No Boundaries

May 25, 2024

Close your eyes. Take a couple of good, long, deep, in-and-out breaths. And notice where you feel the breathing in the body. It can be anywhere in the body. When the Buddha is talking about breath, he’s not talking about the air coming in and out, making contact at the nose. He’s talking about the feeling of energy flowing through the body. It’s part of the six elements in the body and mind. You can feel that anywhere inside the body. So wherever it’s most prominent, focus your attention there.

Then ask yourself, “Is it comfortable there?” If long breathing feels good there, keep it up. If not, you can change. You can try shorter, faster, slower, more shallow, heavier, lighter. There’s lots to experiment with the breath.

We’re trying to bring the mind into the present moment with a sense of interest, with a sense of wanting to belong here, because right here is where all the work has to be done. As the Buddha said, when we suffer, it’s not because of things outside. It’s because of the mind itself, what the mind does with things outside and things inside itself. You want to be able to watch that.

But all too often our attention is directed outside. We don’t even see what we’re doing. We just go through the motions, and everything seems to be on automatic pilot. Or like a factory that has been set into motion, and then the president of the factory goes away someplace else: The factory keeps on churning out products. Some of them are good; some of them are not so good.
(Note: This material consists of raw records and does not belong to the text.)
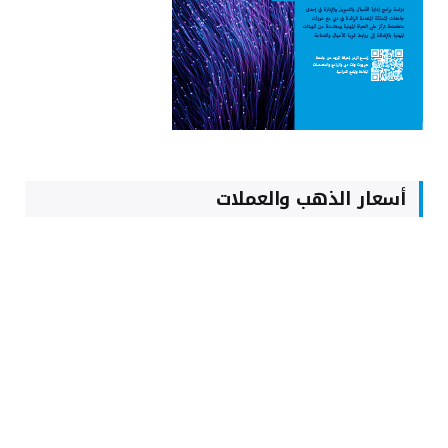
أسعار الذهب والعملات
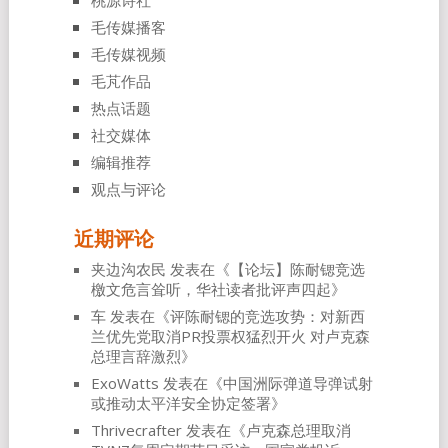
桃源诗社
毛传媒播客
毛传媒视频
毛芃作品
热点话题
社交媒体
编辑推荐
观点与评论
近期评论
夹边沟农民
发表在《
【论坛】陈耐锶竞选
檄文危言耸听，华社读者批评声四起
》
车
发表在《
评陈耐锶的竞选攻势：对新西
兰优先党取消PR投票权猛烈开火 对卢克森
总理言辞激烈
》
ExoWatts
发表在《
中国洲际弹道导弹试射
或推动太平洋安全协定签署
》
Thrivecrafter
发表在《
卢克森总理取消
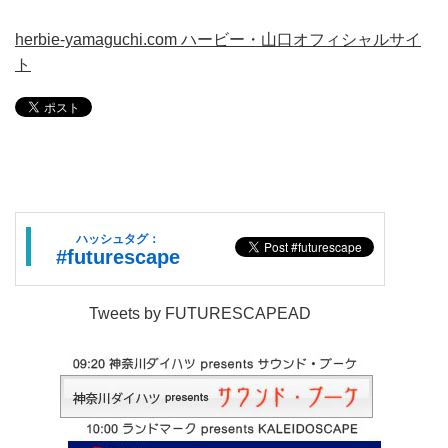
herbie-yamaguchi.com ハービー・山口オフィシャルサイ
ト
ハッシュタグ：
#futurescape
Tweets by FUTURESCAPEAD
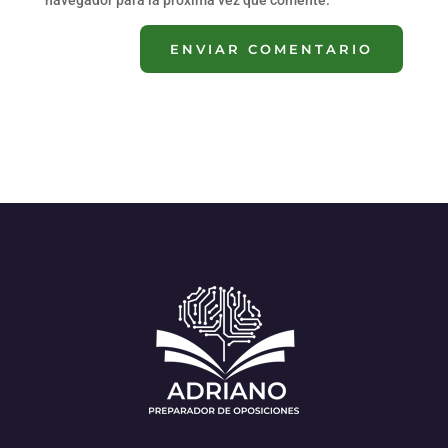
navegador para la próxima vez que comente.
ENVIAR COMENTARIO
But there’s no quality control.

What we’re trying to do is bring some quality control into our lives, so that when you say something or do something or think something, it’s actually going to be for the purpose of true happiness and not for the purpose of greed, aversion, or delusion.

So try to settle in here.

This is one of the ways of making merit—the Pali word is puñña. Maybe “merit” is not the best translation—we’re doing goodness. When you can exert some quality control over your mind, then less greed, aversion, and delusion gets produced by the factory, and the world is not polluted with your greed, aversion, and delusion. You yourself maintain your integrity. You maintain your happiness. And the world benefits as a result.

So when you’re meditating, it’s not just for you. Other people benefit as well. And when you make merit, when you do good, you want to make sure the goodness is complete. We make donations—there’s generosity. We observe the precepts to be harmless. And then we straighten out our minds, developing thoughts of goodwill for all beings, so that our actions are motivated by the right intentions.
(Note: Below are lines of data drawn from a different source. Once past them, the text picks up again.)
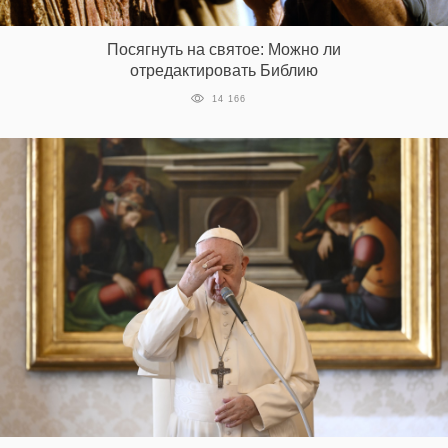
‘21
Посягнуть на святое: Можно ли
Фотопроект
отредактировать Библию
14 166
Репортаж
Партнерский
материал
О
птичке
Рекламодателям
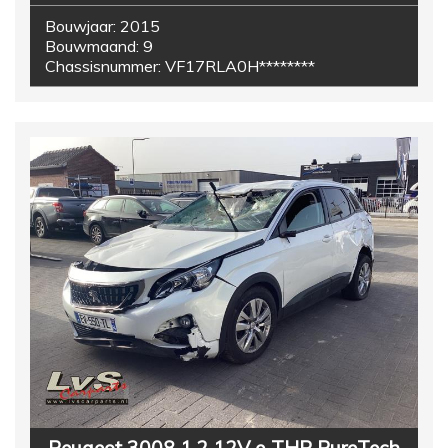
Bouwjaar:
2015
Bouwmaand:
9
Chassisnummer:
VF17RLA0H********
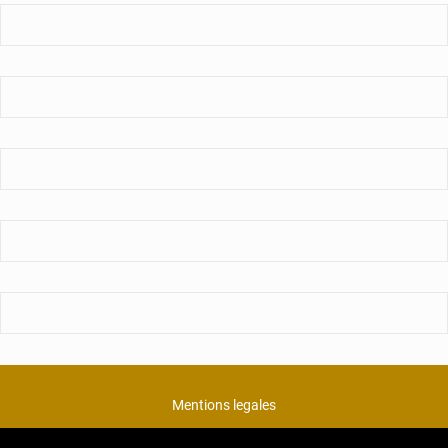
Mentions legales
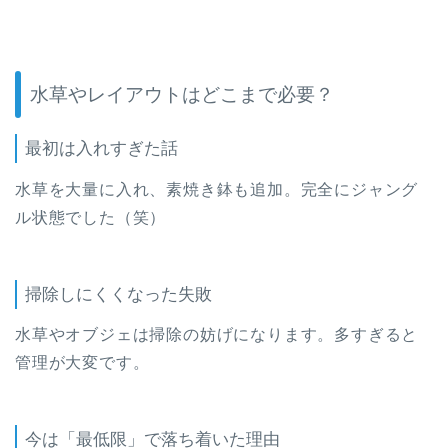
水草やレイアウトはどこまで必要？
最初は入れすぎた話
水草を大量に入れ、素焼き鉢も追加。完全にジャング
ル状態でした（笑）
掃除しにくくなった失敗
水草やオブジェは掃除の妨げになります。多すぎると
管理が大変です。
今は「最低限」で落ち着いた理由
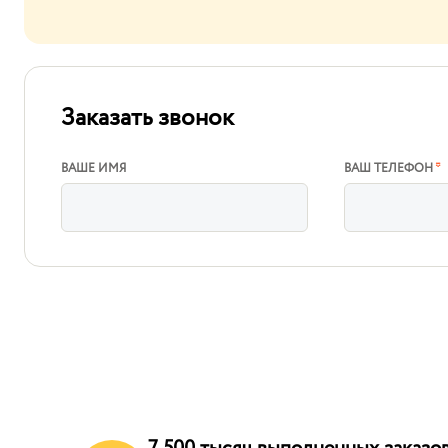
Заказать звонок
ВАШЕ ИМЯ
ВАШ ТЕЛЕФОН
*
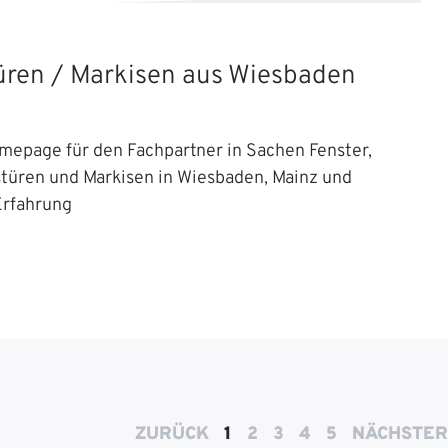
Türen / Markisen aus Wiesbaden
mepage für den Fachpartner in Sachen Fenster,
stüren und Markisen in Wiesbaden, Mainz und
Erfahrung
ZURÜCK
1
2
3
4
5
NÄCHSTER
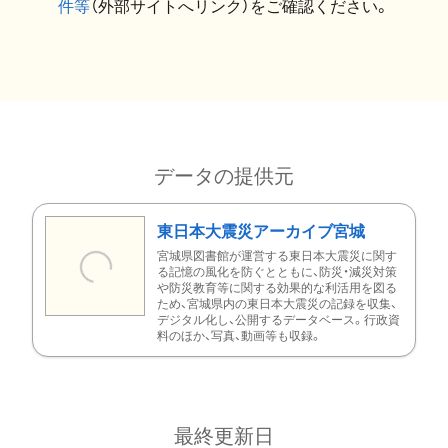
件等
（外部サイトへリンク）をご確認ください。
データの提供元
東日本大震災アーカイブ宮城
宮城県図書館が運営する東日本大震災に関す
る記憶の風化を防ぐとともに、防災・減災対策
や防災教育等に関する効果的な利活用を図る
ため、宮城県内の東日本大震災の記録を収集、
デジタル化し、公開するデータベース。行政資
料のほか、写真、動画等も収録。
最終更新日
Then we go deeper into the mind to figure out: Why is it that there would be unskillful intentions to begin with? When we do this, everybody benefits.

The happiness that the Buddha teaches is not a happiness with boundaries. It doesn’t belong to this person and not that person, or this country and not that country. Everybody benefits. When you’re generous, you gain the benefit of generosity, the virtue of generosity in your own mind. The people who receive the fruits of your generosity benefit, too. When you observe the precepts, you develop the perfection of virtue, and the people around you are not subject to being harassed or harmed by you. When you train the mind, everybody benefits.
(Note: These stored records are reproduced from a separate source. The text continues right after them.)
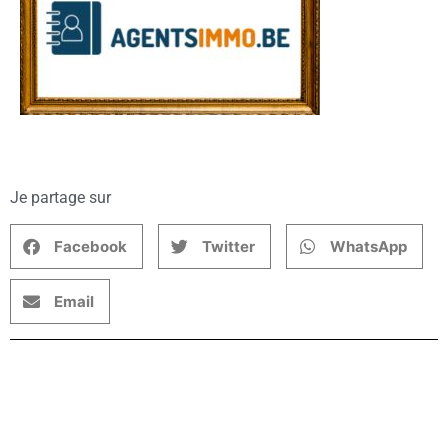
Je partage sur
Facebook
Twitter
WhatsApp
Email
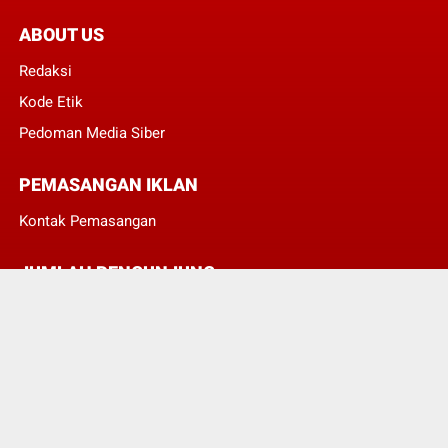
ABOUT US
Redaksi
Kode Etik
Pedoman Media Siber
PEMASANGAN IKLAN
Kontak Pemasangan
JUMLAH PENGUNJUNG
3
8
3
3
4
5
© Copyright 2022 -
POJOKTIMUR.COM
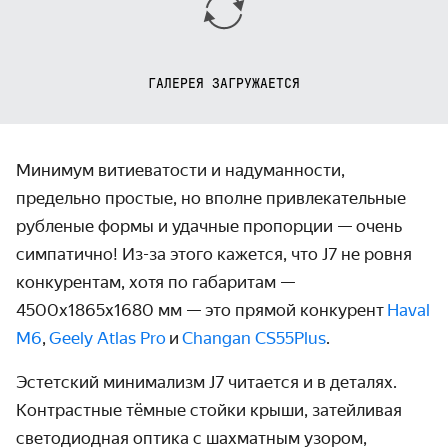
ГАЛЕРЕЯ ЗАГРУЖАЕТСЯ
Минимум витиеватости и надуманности,
предельно простые, но вполне привлекательные
рубленые формы и удачные пропорции — очень
симпатично! Из-за этого кажется, что J7 не ровня
конкурентам, хотя по габаритам —
4500х1865х1680 мм — это прямой конкурент
Haval
M6
,
Geely Atlas Pro
и
Changan CS55Plus
.
Эстетский минимализм J7 читается и в деталях.
Контрастные тёмные стойки крыши, затейливая
светодиодная оптика с шахматным узором,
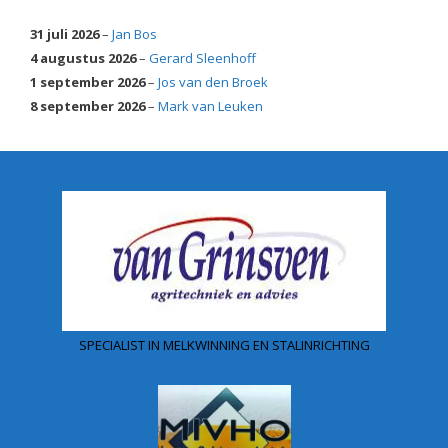
31 juli 2026
–
Jan Bos
4 augustus 2026
–
Gerard Sleenhoff
1 september 2026
–
Jos van den Broek
8 september 2026
–
Mark van Leuken
SPECIALIST IN MELKWINNING EN STALINRICHTING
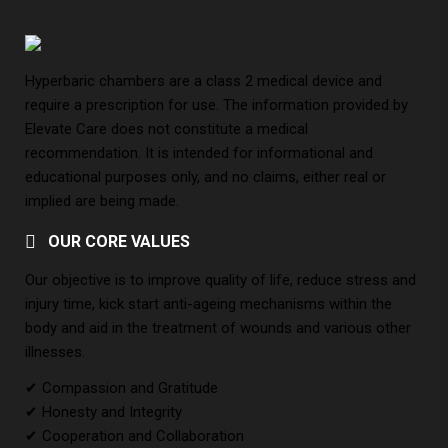
Hyperbaric chambers are a class 2 medical device and
require a prescription for use. The information provided by
Elevate Care does not constitute a medical
recommendation. It is intended for informational and
educational purposes only, and no claims, either real or
implied are being made.
OUR CORE VALUES
Our objective is to improve quality of life, reduce stress and
injury time, kick start anti-ageing mechanisms within the
body and aid in the treatment of wounds and various other
illnesses.
✔ Compassion and Gratitude
✔ Honesty and Integrity
✔ Cooperation and Collaboration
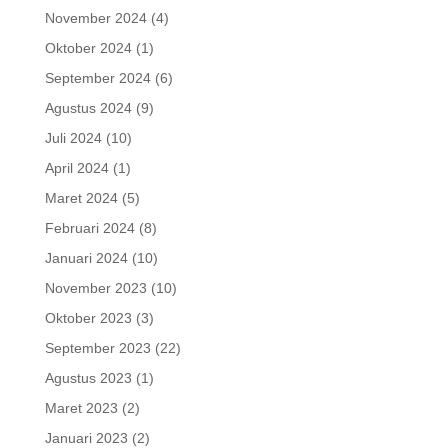
November 2024
(4)
Oktober 2024
(1)
September 2024
(6)
Agustus 2024
(9)
Juli 2024
(10)
April 2024
(1)
Maret 2024
(5)
Februari 2024
(8)
Januari 2024
(10)
November 2023
(10)
Oktober 2023
(3)
September 2023
(22)
Agustus 2023
(1)
Maret 2023
(2)
Januari 2023
(2)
This is what’s special about the way the Buddha teaches happiness. It’s a happiness that doesn’t have any boundaries, a happiness that spreads around to all beings. Which is why when we develop thoughts of goodwill, we can do it without being embarrassed or feeling hypocritical, because we’re looking for happiness in a way that doesn’t take anything away from anyone else.

The Buddha saw, before he went out into the wilderness, that the way most people live in the world is they have to fight one another over dwindling resources. He says they’re like fish in a dwindling stream, fighting one another just to have a little bit of more water to swim around in. But in the end the stream is going to dry up, and everybody is going to die anyhow. So they create bad karma at the same time that they all lose out.

That’s the way it is with the happiness of the world where one person has to gain by making other people lose—which creates boundaries, creates conflict, creates strife—whereas the Buddha saw that there were ways of finding happiness so that the happiness spreads around. Everybody benefits.

We’re fortunate we have access to these teachings and that you can live your life in light of them. That way you benefit from the fact that there was a Buddha and he did gain awakening and he was able to teach the Dhamma. The Dhamma is still alive. Just make sure that you keep it alive in your own thoughts, words, and deeds, as well.